* **Task directions**
Could you write the entries below out again with every "phylum" switched to "division" and nothing else changed, leaving out the pictures?

* **Available records**

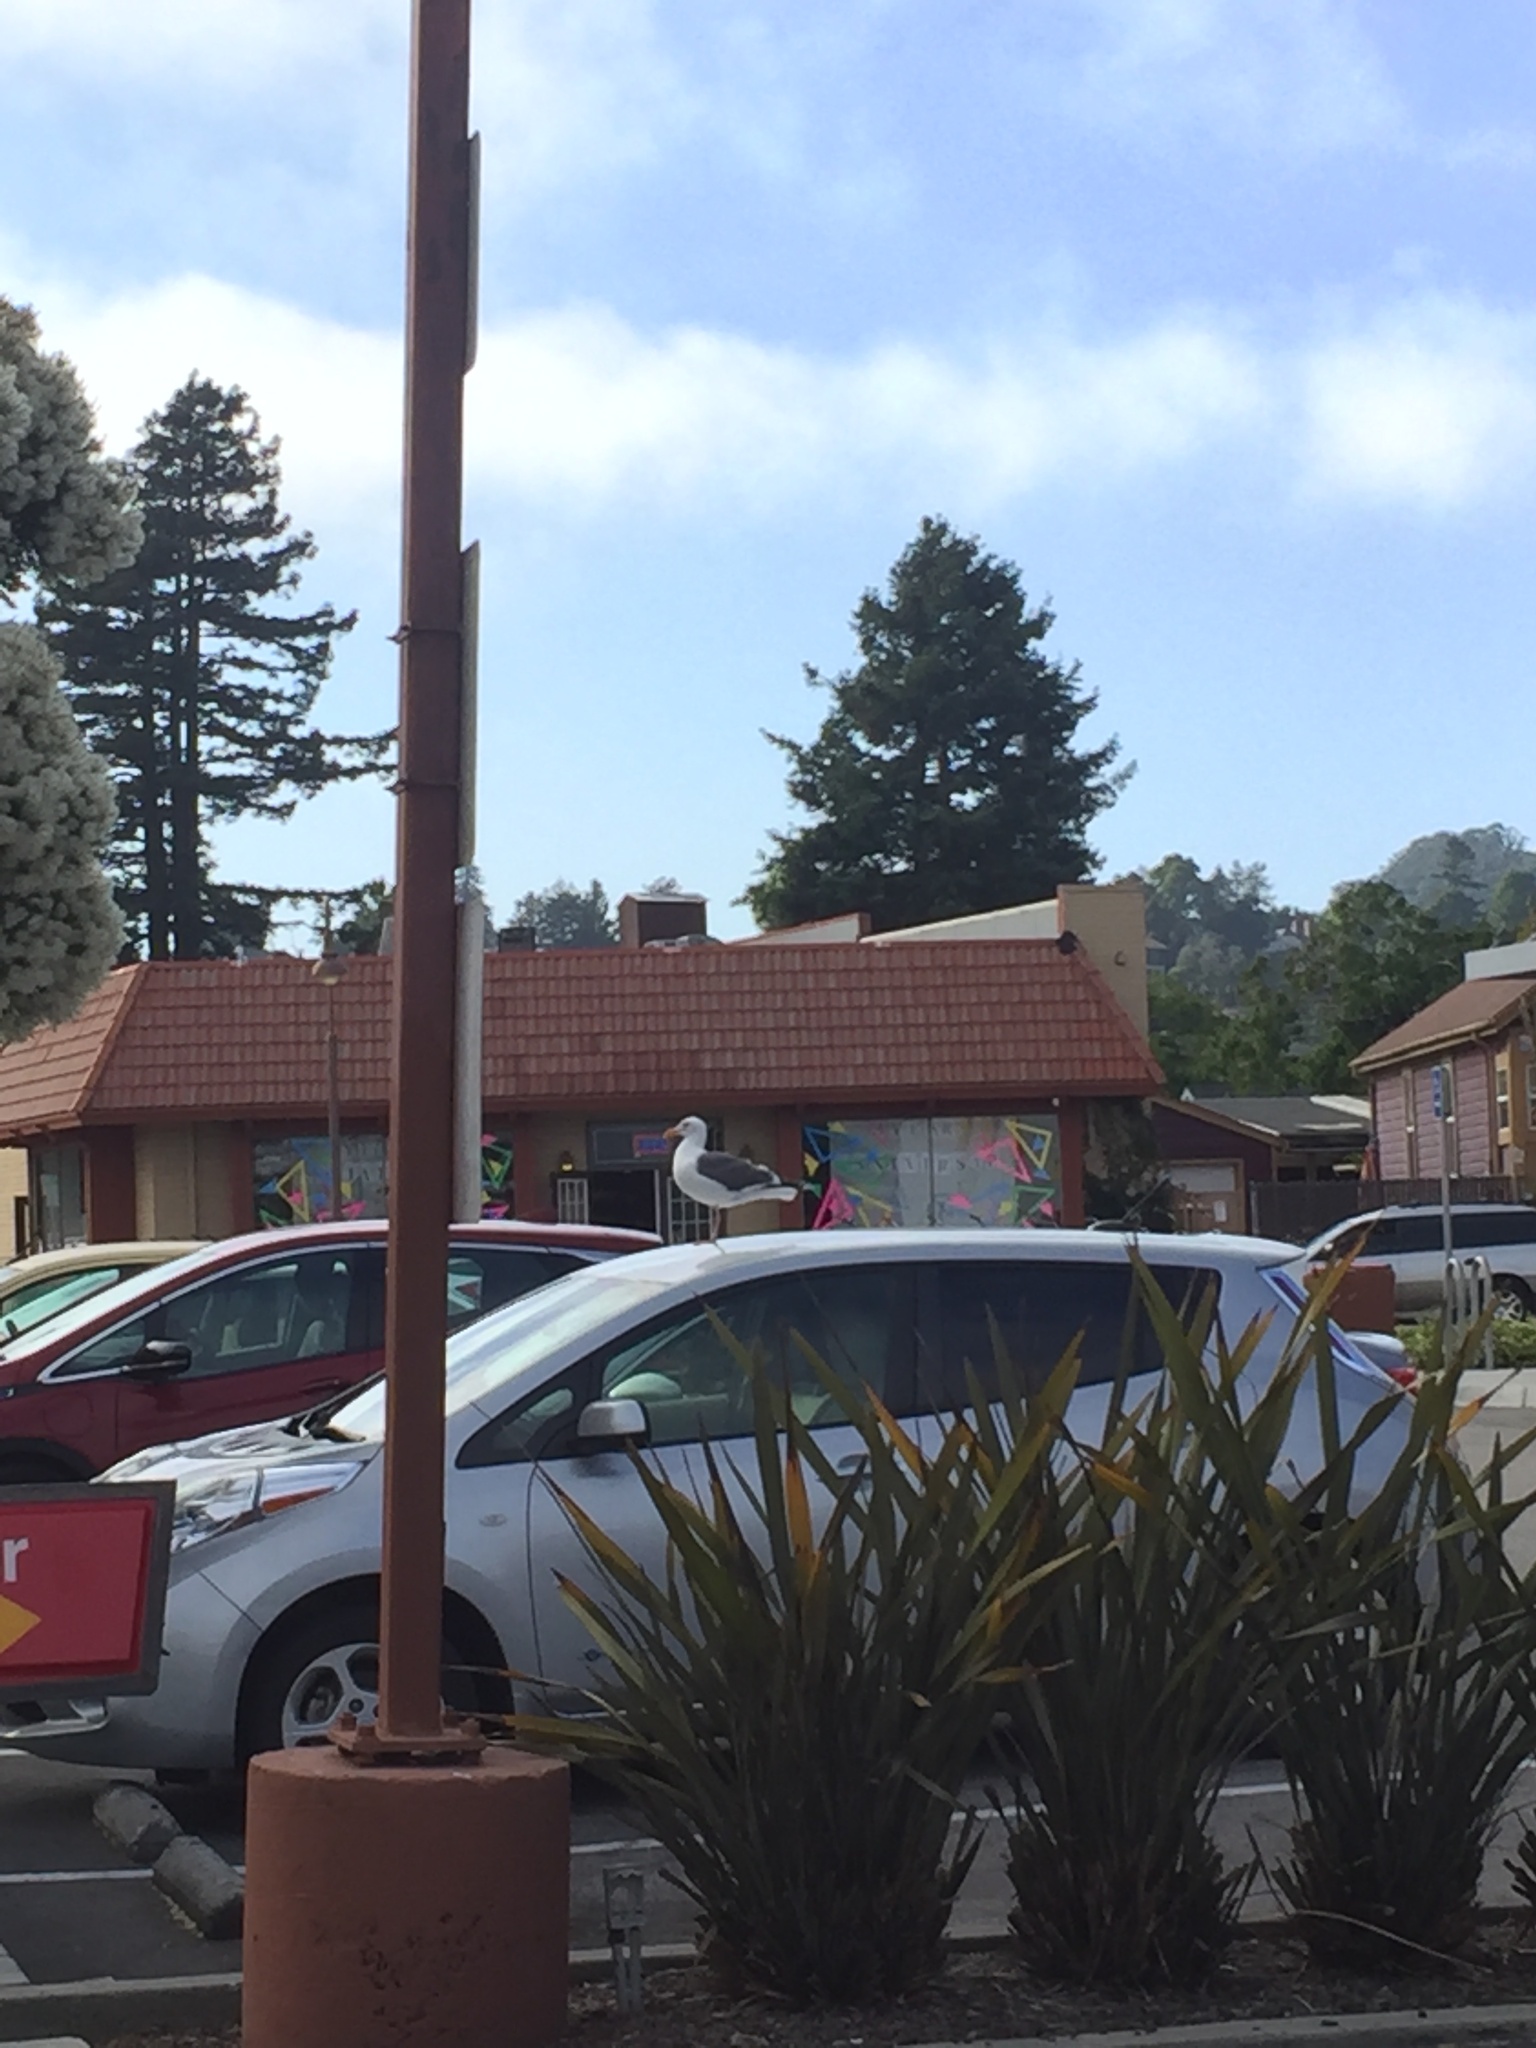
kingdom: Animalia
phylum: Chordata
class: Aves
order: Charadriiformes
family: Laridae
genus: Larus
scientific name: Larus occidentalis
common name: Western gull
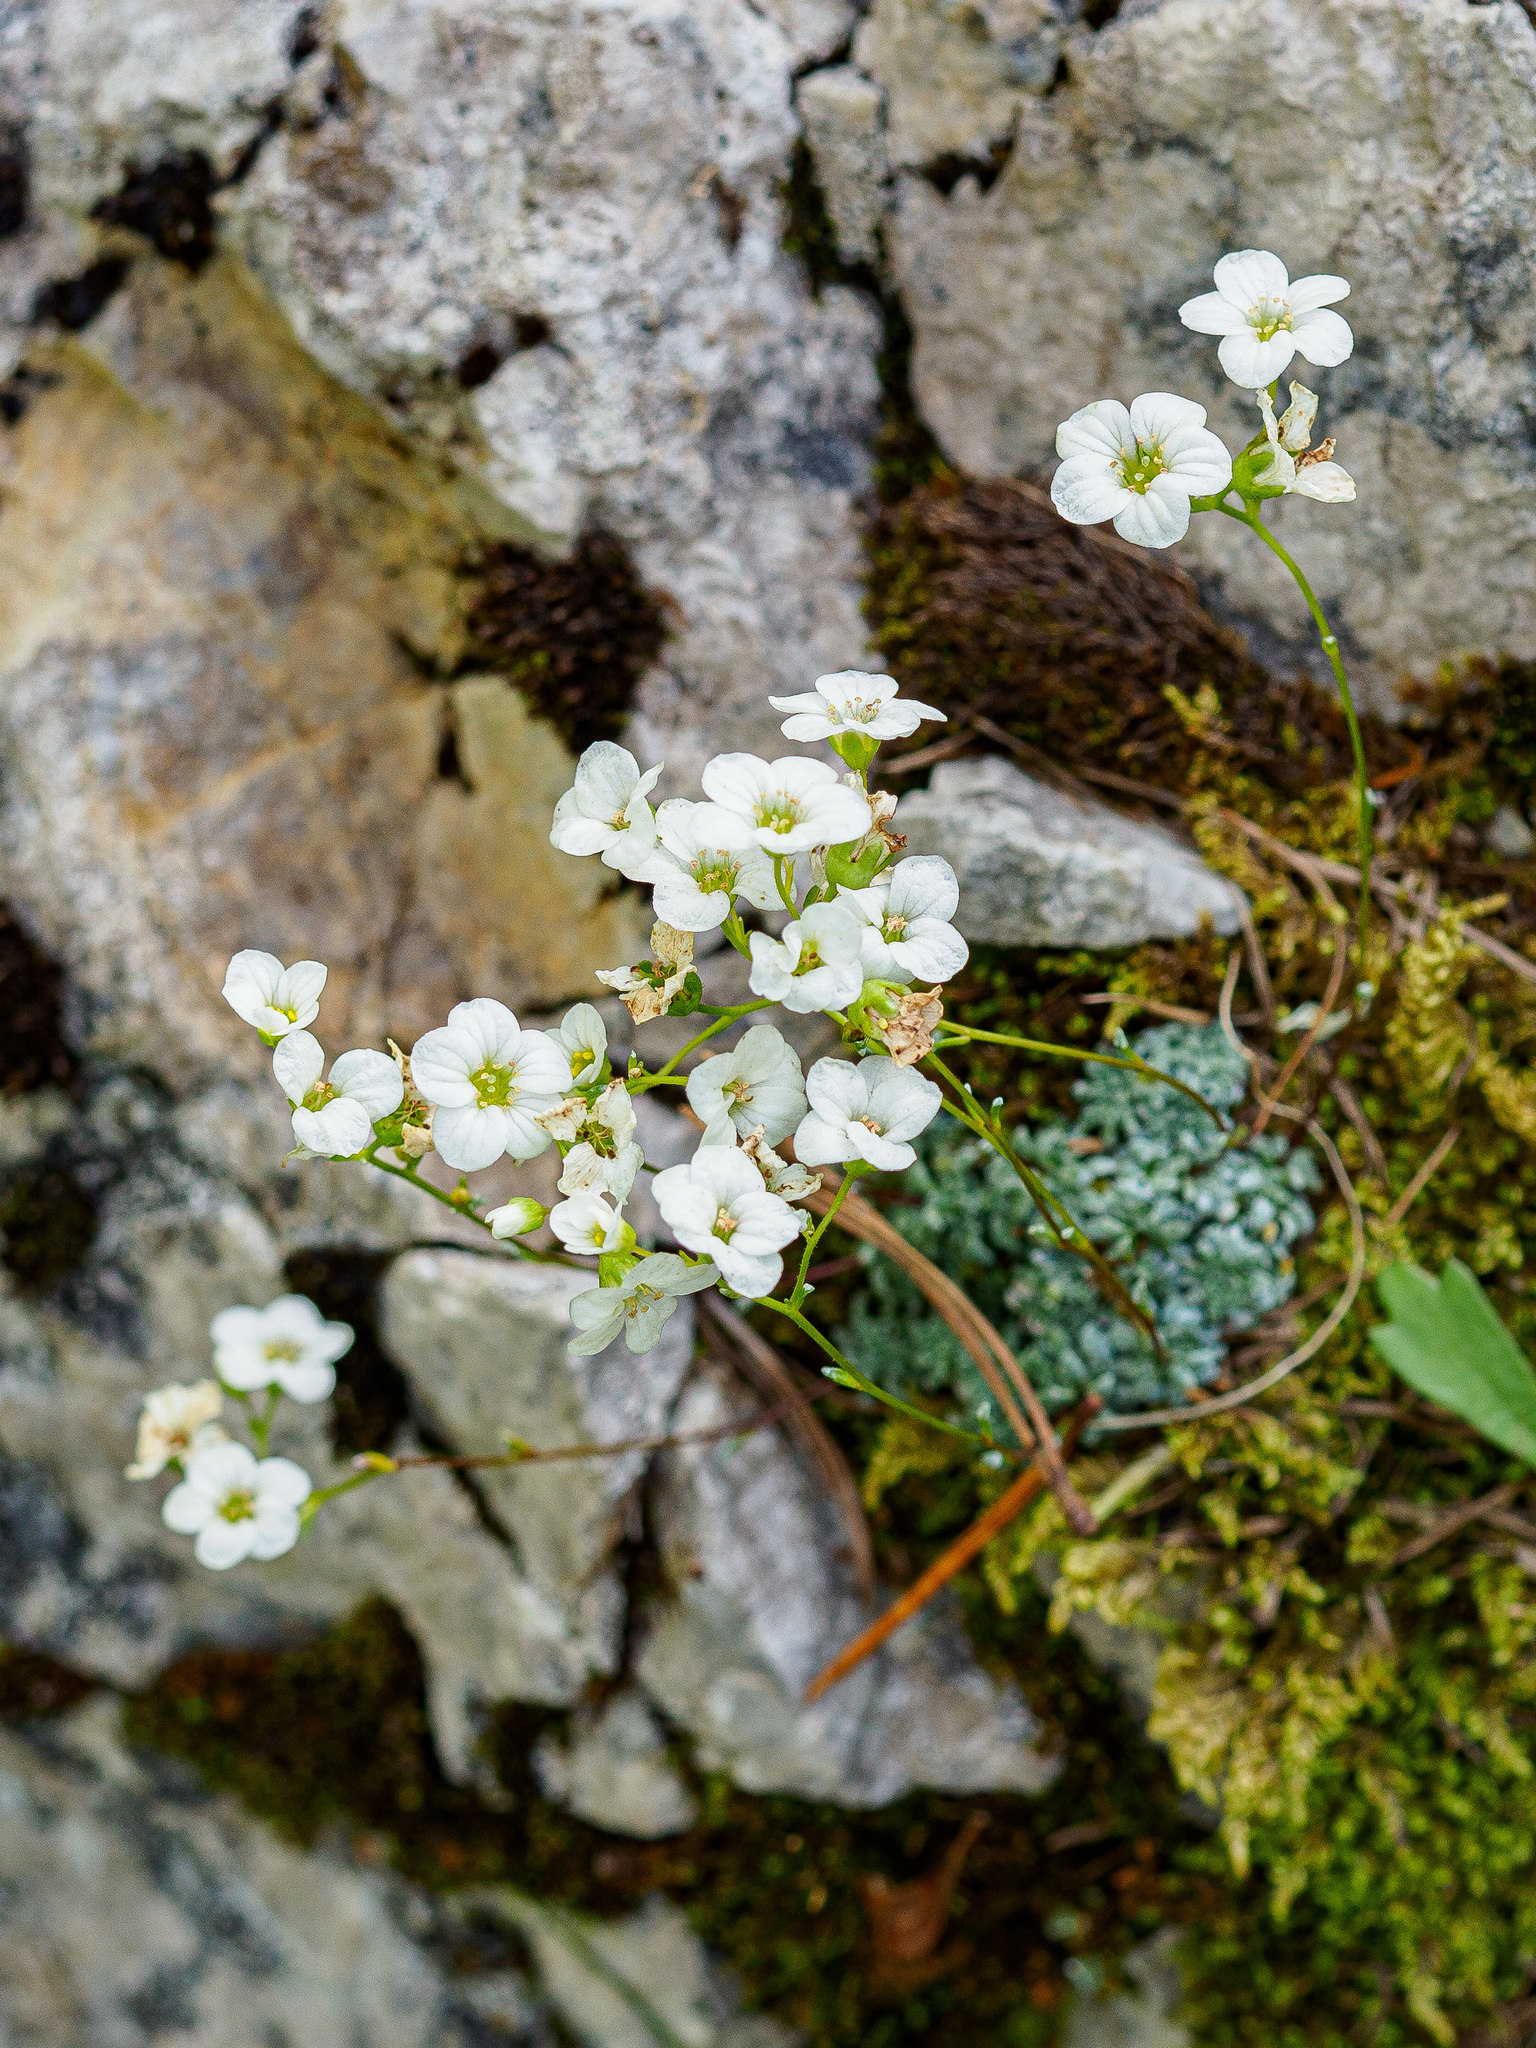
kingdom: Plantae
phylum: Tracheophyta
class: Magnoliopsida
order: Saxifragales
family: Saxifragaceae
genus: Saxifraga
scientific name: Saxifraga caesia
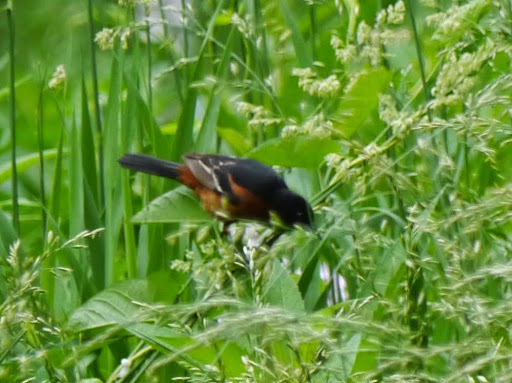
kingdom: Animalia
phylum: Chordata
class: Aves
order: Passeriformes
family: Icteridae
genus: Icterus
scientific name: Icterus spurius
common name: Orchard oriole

* **The output**
kingdom: Animalia
division: Chordata
class: Aves
order: Charadriiformes
family: Laridae
genus: Larus
scientific name: Larus occidentalis
common name: Western gull
kingdom: Plantae
division: Tracheophyta
class: Magnoliopsida
order: Saxifragales
family: Saxifragaceae
genus: Saxifraga
scientific name: Saxifraga caesia
kingdom: Animalia
division: Chordata
class: Aves
order: Passeriformes
family: Icteridae
genus: Icterus
scientific name: Icterus spurius
common name: Orchard oriole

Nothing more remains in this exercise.